— begin Selected extract —

Ayende @ Rahien

Refunds available at head office

You see that database? OFF WITH HIS HEAD!

image A while ago I was chatting with a friend that complained about a migration script timing out on his local machine. When I looked at the script, it was fairly obvious what was wrong:

DECLARE @VideoID UNIQUEIDENTIFIER
DECLARE @NewID UNIQUEIDENTIFIER

DECLARE VideoCursor CURSOR READ_ONLY
FOR
SELECT ID FROM Video

OPEN VideoCursor

FETCH NEXT FROM VideoCursor
INTO @VideoID

WHILE @@FETCH_STATUS = 0
BEGIN
    SET @NewID = NEWID()
   
    INSERT INTO Content (ID, Body, FormatBody, Plain)
        SELECT @NewID, ContentItem.Body, Video.FormatBody, Video.Plain
        FROM ContentItem
        INNER JOIN Video
        ON Video.Id=ContentItem.ID
        WHERE Video.Id=@VideoID
   
    UPDATE Video SET ContentId=@NewID WHERE Video.Id=@VideoID
       
    UPDATE ThumbImage SET ContentId=@NewID WHERE Video_id=@VideoID
   
    FETCH NEXT FROM VideoCursor
    INTO @VideoID
END

The script was using a cursor!

Every time you want a use a cursor, you must fast for three days while reading the memoires of Edgar F. Codd.

Cursors are evil!

Let us see how we can make this work using set based logic, shall we?

INSERT INTO #TempContent 
SELECT newid() as NewId, Video.Id as OldId, ContentItem.Body, Video.FormatBody, Video.Plain
FROM ContentItem
INNER JOIN Video
ON Video.Id=ContentItem.ID
WHERE Video.Id=@VideoID

INSERT INTO Content(ID, Body, FormatBody, Plain)

— end Selected extract —

Challenges
[1] Copy the passage of the post on replacing a cursor from "UPDATE ThumbImage SET" to "using a cursor!".
[2] In the post on replacing a cursor, what does the author say you must do every time you want to use a cursor?

— begin Extracted data —

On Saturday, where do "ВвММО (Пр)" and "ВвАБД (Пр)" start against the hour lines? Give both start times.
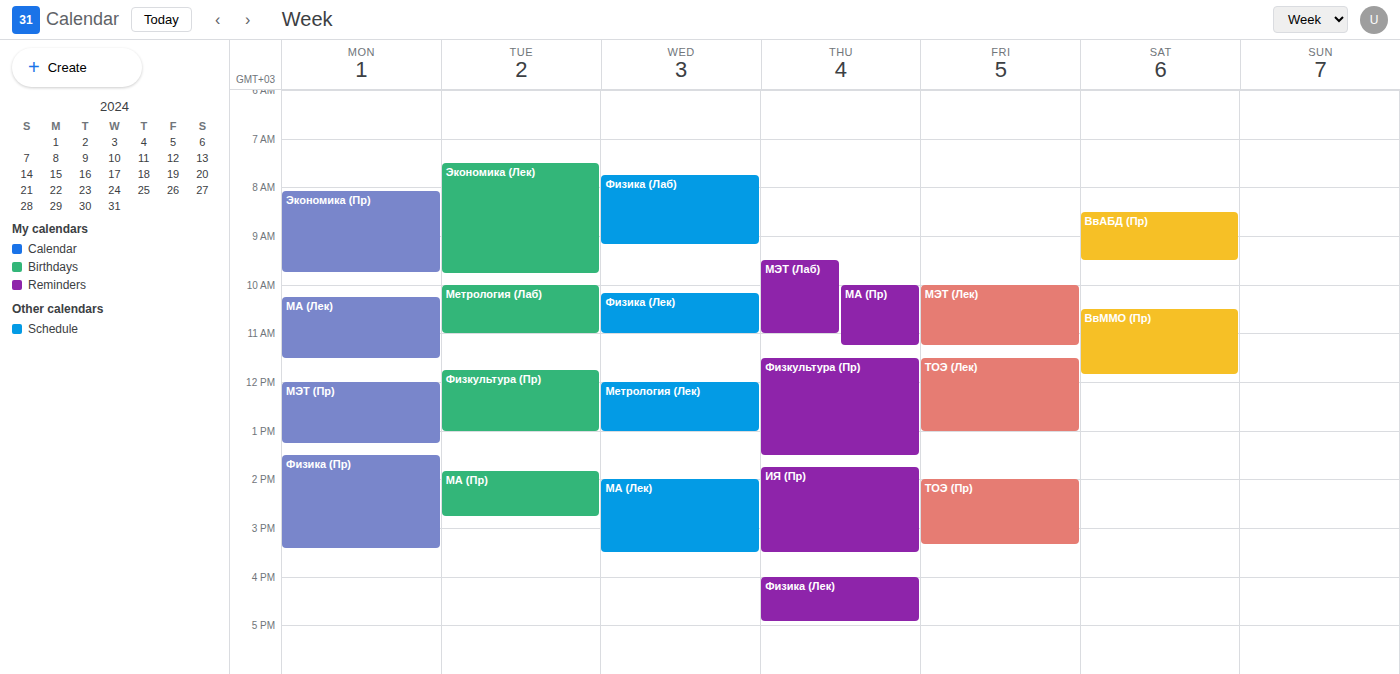
"ВвММО (Пр)": 10:30 AM, halfway between the 10 AM and 11 AM lines. "ВвАБД (Пр)": 8:30 AM, halfway between the 8 AM and 9 AM lines.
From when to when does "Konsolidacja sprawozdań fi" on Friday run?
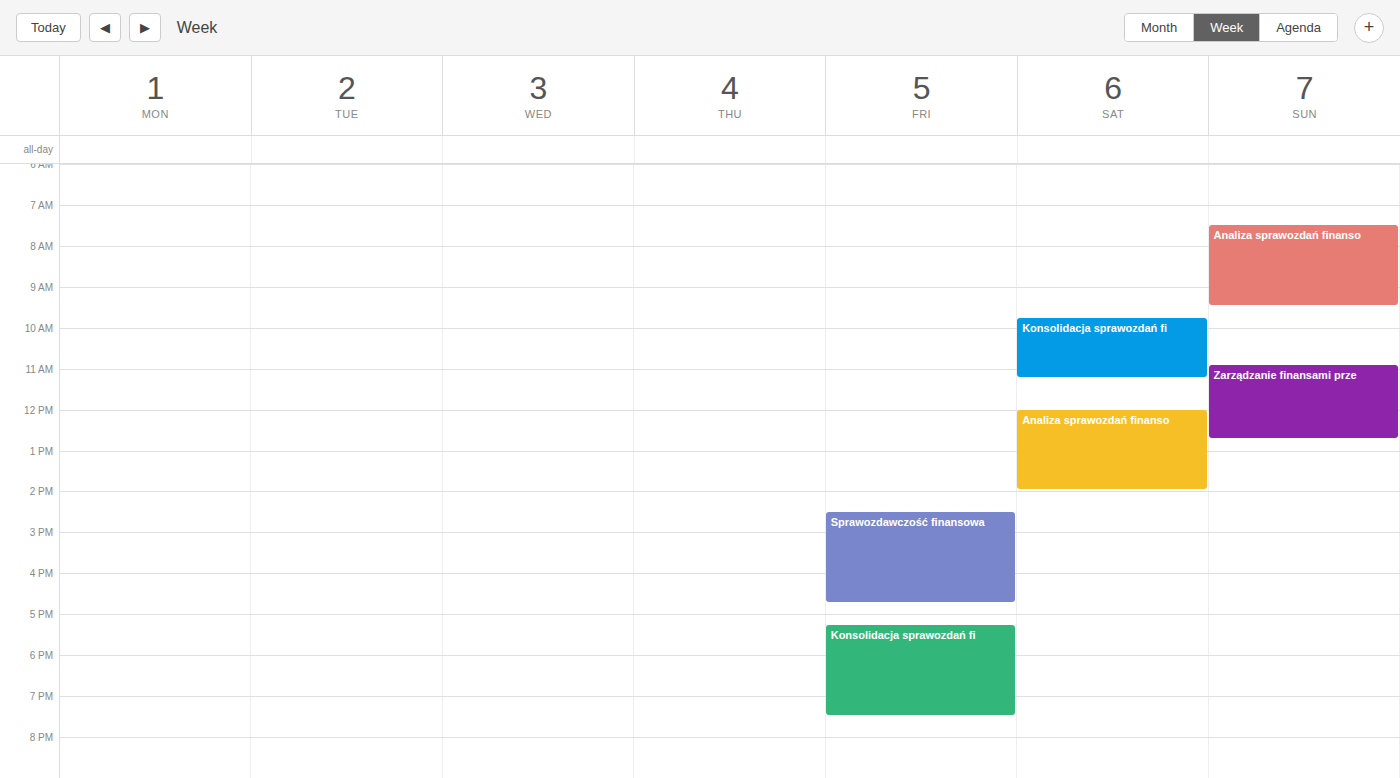
5:15 PM to 7:30 PM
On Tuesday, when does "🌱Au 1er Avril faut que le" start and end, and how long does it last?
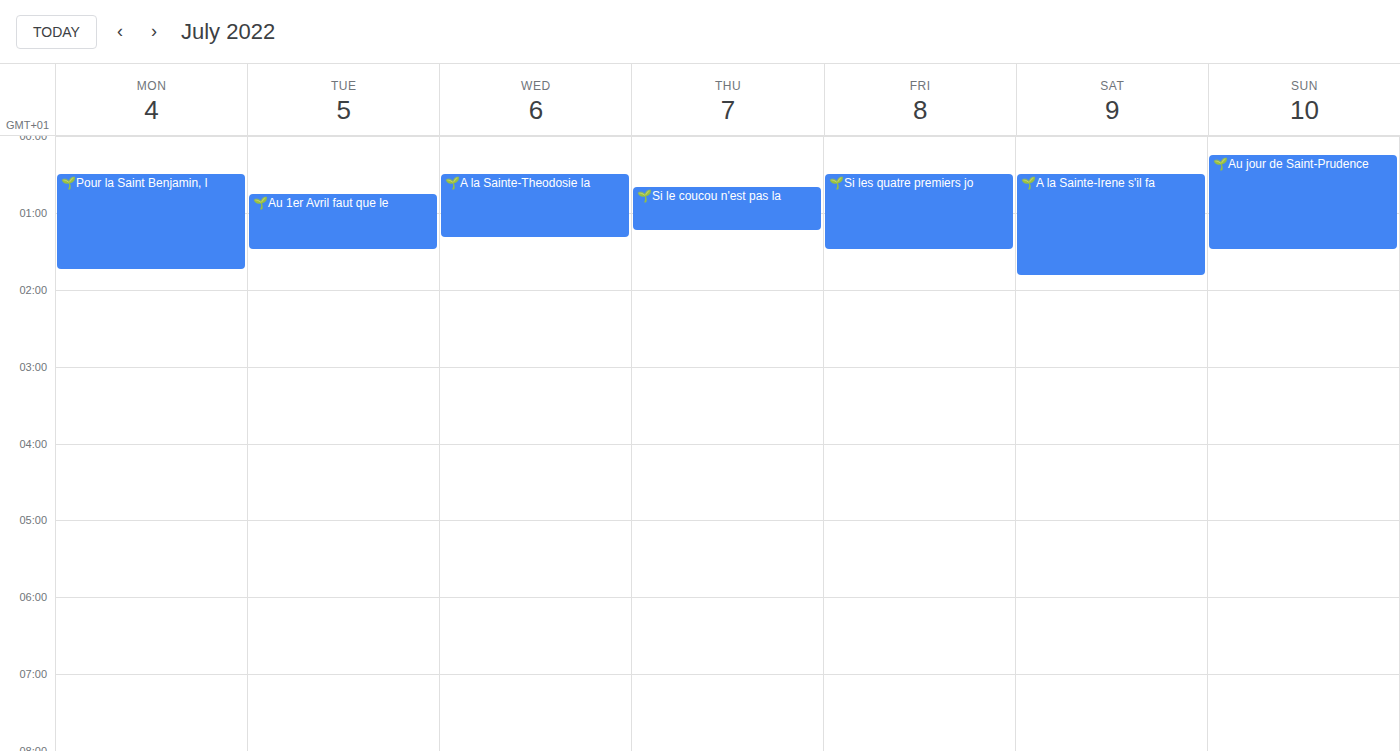
12:45 AM to 1:30 AM, 45 minutes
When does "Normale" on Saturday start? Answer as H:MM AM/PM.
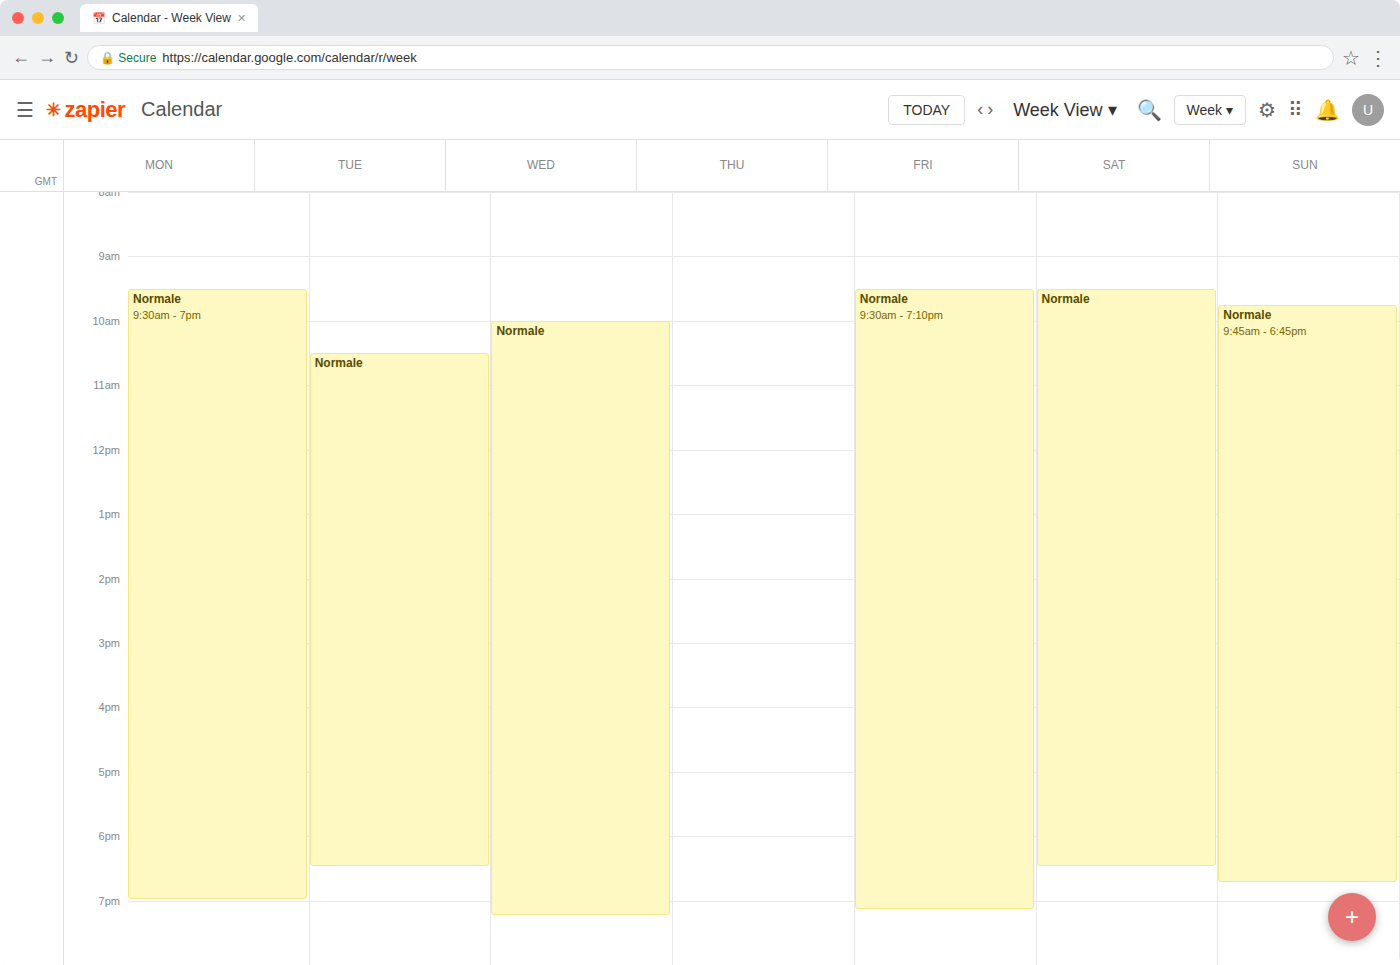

— end Extracted data —

Answers
[1]
UPDATE ThumbImage SET ContentId=@NewID WHERE Video_id=@VideoID
   
    FETCH NEXT FROM VideoCursor
    INTO @VideoID
END

The script was using a cursor!

[2] Fast for three days while reading the memoires of Edgar F. Codd.